スポーツと株価
 
 一見なんの関係もないように見えるこの2者だが、実は大いに関連がある事が知られている。
 アメリカでは、ベテランのファンドマネージャは毎年1月末に行われる、スーパーボウルに注目する。スーパーボウルとはアメリカンフットボウルのワールドシリーズと言えば解りやすいかもしれない(読者の方の中には怒りだす方もいるかもしれない)。アメリカのアメリカンフットボウルのリーグにはAFC(アメリカンフットボウルカンファレンス)とNFC(ナショナルフットボウルカンファレンス)の2つがある。スーパーボウルは、そのそれぞれのリーグの優勝チームが世界一を掛けて争う試合の事である。このスーパーボウルでNFCのチームが勝てば、その年の株式市場は値上がり、AFCのチームが勝った場合には値下がりと決まっているのである。
 ’90年代では’98年’99年を除いてNFCのチームが勝ち続けている。株価もひたすら上昇を続け、この10年でダウ平均株価は10倍近い値上がりを示した。しかし’98年には、大方の予想を破ってAFCのチームが優勝し、既に1万ドルの大台を越えていたダウ平均株価は一時6000ドル台へ急落しバブル崩壊か?などと騒がれた。この指数の的中率は過去100年でなんと89%というから馬鹿に出来ない。もしあなたが、でたらめに100回コインを投げてその裏表を89回言い当てられたら、これは超能力者の仲間入りだ。(もし、思い当たる方がいらっしゃいましたら筆者までご連絡願います。一緒に億万長者になりましょう。)
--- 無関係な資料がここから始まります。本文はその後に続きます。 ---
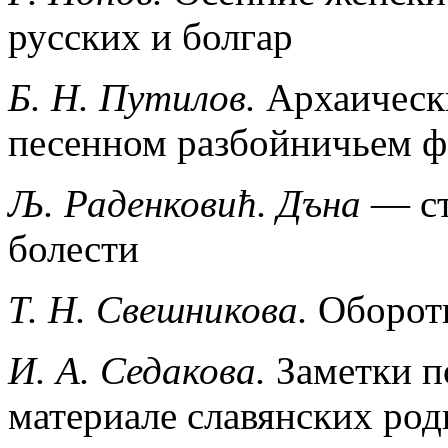
русских и болгар
Б. Н. Путилов.
Архаически
песенном разбойничьем ф
Љ. Раденковић.
Дъна
— ст
болести
Т. Н. Свешникова.
Оборотн
И. А. Седакова.
Заметки п
материале славянских род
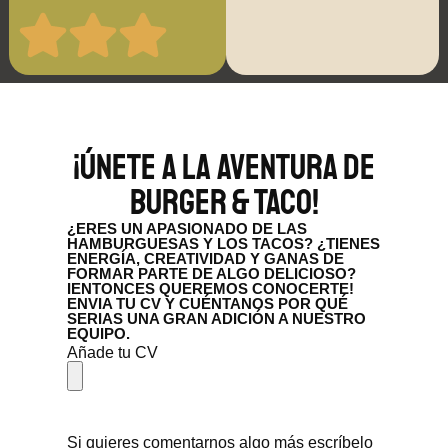
¡Únete a la aventura de
Burger & Taco!
¿ERES UN APASIONADO DE LAS
HAMBURGUESAS Y LOS TACOS? ¿TIENES
ENERGÍA, CREATIVIDAD Y GANAS DE
FORMAR PARTE DE ALGO DELICIOSO?
IENTONCES QUEREMOS CONOCERTE!
ENVIA TU CV Y CUÉNTANOS POR QUÉ
SERIAS UNA GRAN ADICIÓN A NUESTRO
EQUIPO.
Añade tu CV
Si quieres comentarnos algo más escríbelo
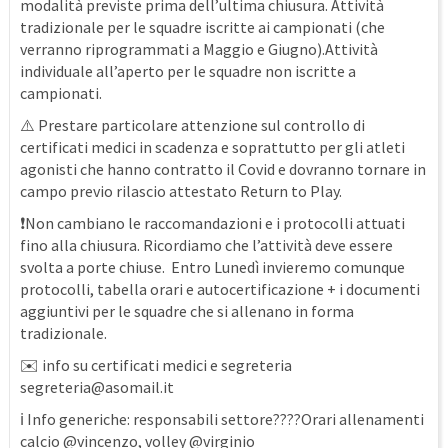
modalità previste prima dell’ultima chiusura. Attività
tradizionale per le squadre iscritte ai campionati (che
verranno riprogrammati a Maggio e Giugno).Attività
individuale all’aperto per le squadre non iscritte a
campionati.
⚠️ Prestare particolare attenzione sul controllo di
certificati medici in scadenza e soprattutto per gli atleti
agonisti che hanno contratto il Covid e dovranno tornare in
campo previo rilascio attestato Return to Play.
❗Non cambiano le raccomandazioni e i protocolli attuati
fino alla chiusura. Ricordiamo che l’attività deve essere
svolta a porte chiuse. Entro Lunedì invieremo comunque
protocolli, tabella orari e autocertificazione + i documenti
aggiuntivi per le squadre che si allenano in forma
tradizionale.
✉️ info su certificati medici e segreteria
segreteria@asomail.it
ℹ️ Info generiche: responsabili settore????Orari allenamenti
calcio @vincenzo, volley @virginio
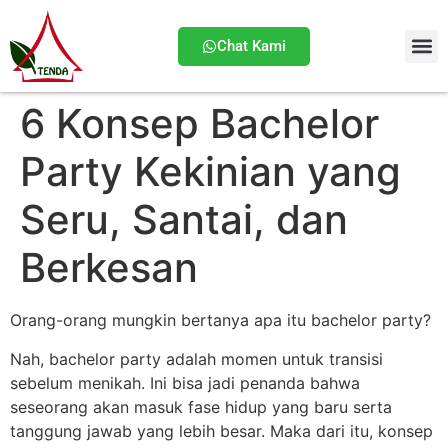
Chat Kami
Tentang
6 Konsep Bachelor
Party Kekinian yang
Seru, Santai, dan
Berkesan
Orang-orang mungkin bertanya apa itu bachelor party?
Nah, bachelor party adalah momen untuk transisi
sebelum menikah. Ini bisa jadi penanda bahwa
seseorang akan masuk fase hidup yang baru serta
tanggung jawab yang lebih besar. Maka dari itu, konsep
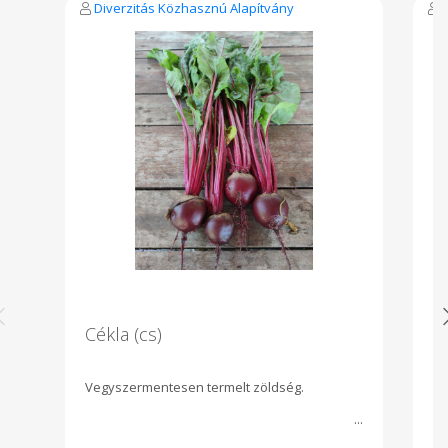
Diverzitás Közhasznú Alapítvány
Cékla (cs)
C
Vegyszermentesen termelt zöldség.
Ve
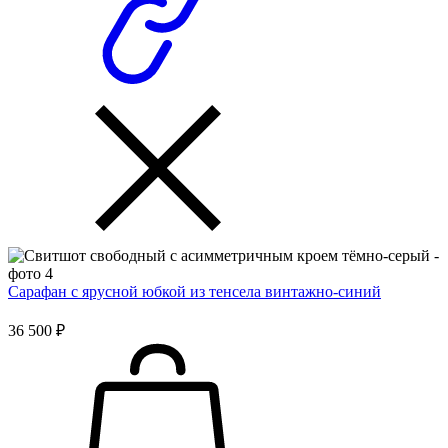
Сарафан с ярусной юбкой из тенсела винтажно-синий
36 500 ₽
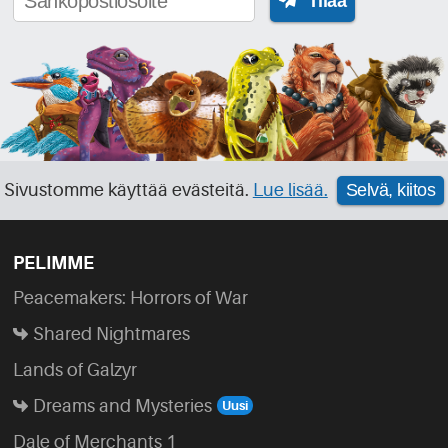
Tilaa
Sivustomme käyttää evästeitä.
Lue lisää.
Selvä, kiitos
PELIMME
Peacemakers: Horrors of War
Shared Nightmares
Lands of Galzyr
Dreams and Mysteries
Dale of Merchants 1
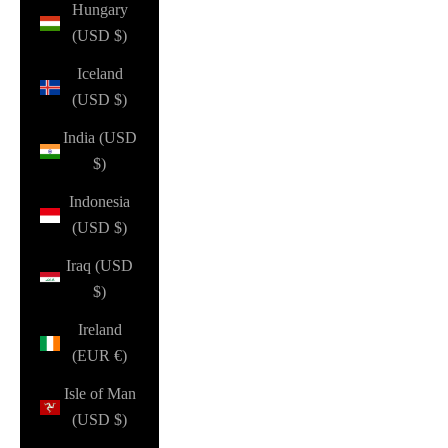
Hungary
(USD $)
Iceland
(USD $)
India (USD
$)
Indonesia
(USD $)
Iraq (USD
$)
Ireland
(EUR €)
Isle of Man
(USD $)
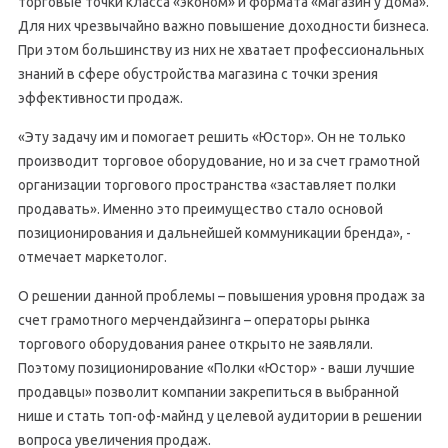
торговые точки класса «эконом» и формата «магазин у дома».
Для них чрезвычайно важно повышение доходности бизнеса.
При этом большинству из них не хватает профессиональных
знаний в сфере обустройства магазина с точки зрения
эффективности продаж.
«Эту задачу им и помогает решить «Юстор». Он не только
производит торговое оборудование, но и за счет грамотной
организации торгового пространства «заставляет полки
продавать». Именно это преимущество стало основой
позиционирования и дальнейшей коммуникации бренда», -
отмечает маркетолог.
О решении данной проблемы – повышения уровня продаж за
счет грамотного мерчендайзинга – операторы рынка
торгового оборудования ранее открыто не заявляли.
Поэтому позиционирование «Полки «Юстор» - ваши лучшие
продавцы» позволит компании закрепиться в выбранной
нише и стать топ-оф-майнд у целевой аудитории в решении
вопроса увеличения продаж.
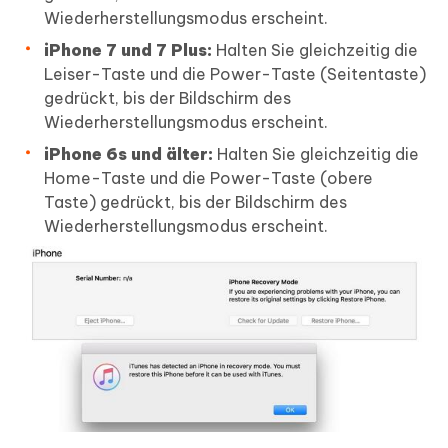
Wiederherstellungsmodus erscheint.
iPhone 7 und 7 Plus:
Halten Sie gleichzeitig die
Leiser-Taste und die Power-Taste (Seitentaste)
gedrückt, bis der Bildschirm des
Wiederherstellungsmodus erscheint.
iPhone 6s und älter:
Halten Sie gleichzeitig die
Home-Taste und die Power-Taste (obere
Taste) gedrückt, bis der Bildschirm des
Wiederherstellungsmodus erscheint.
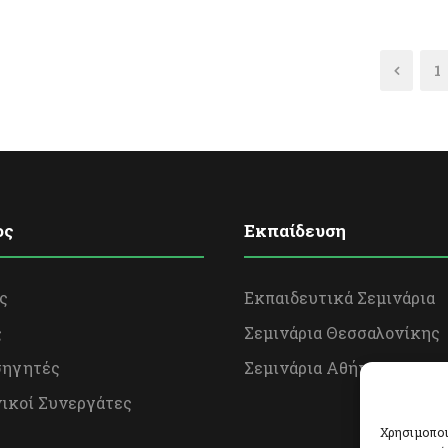
1
ος
Εκπαίδευση
ς
Εκπαιδευτικά Σεμινάρια
ς
Σεμινάρια Θεσσαλονίκης
σηγητές
Σεμινάρια Αθήνας
ικοί Συνεργάτες
Χρησιμοποι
 近年、日本の株価もダウ平均株価追従などと言われて久しいので、アメリカの株価予測の話も無視できない。しかし、この日本にはアメリカを上回る確率を示すもっとすごい関連を示すスポーツがある。それはプロ野球のセリ−グである。その年、中日が優勝すれば日経平均株価が大相場を示すというものである。そしてその的中率はなんと100%なのである。中日は過去4回の優勝をしている、そのいずれの年も大相場で株を持っている人は例外なく大きな儲けを手に出来る年なのである。
 記憶に新しいところでは、’99年の中日優勝が挙げられる。この年の初め日経平均株価は1万3000円あたりをうろついていた、誰の目にも株価が上がる要素などどこにも無いように思えた。しかしそれは店頭市場からひそかに始まった。半信半疑の中じわじわと上がり続け、誰にも止められなくなっていった。そして春先には店頭市場は15連騰、そしてバブル期の記録をも打ち破る21連騰をみせた(21連騰って一ヶ月以上ずっと上げ続けたってことですよ!)。そしてその投資マネーはついに店頭市場だけでは処理しきれなくなり、2部市場、1部市場の暴騰へと繋がったのである。その結果、’99年末の日経平均株価は2万円にもなったのだ。
 ところで、懸命な読者ならもうお気づきの事と思われるが、この指標には大きな欠点があるのだ。それは中日の優勝が確定的になった時にはすでに、市場で儲けられるチャンスが殆ど終わっているかもしれないのだ。実に残念な指標だ。
 巷では、「巨人が優勝すると株価が上がる」、「自民党が選挙で勝つと株価が上がる」などという事がよく言われています。しかし、これらは調べてみればすぐに解ることですが、まったくのデタラメです。騙されないようにしましょう。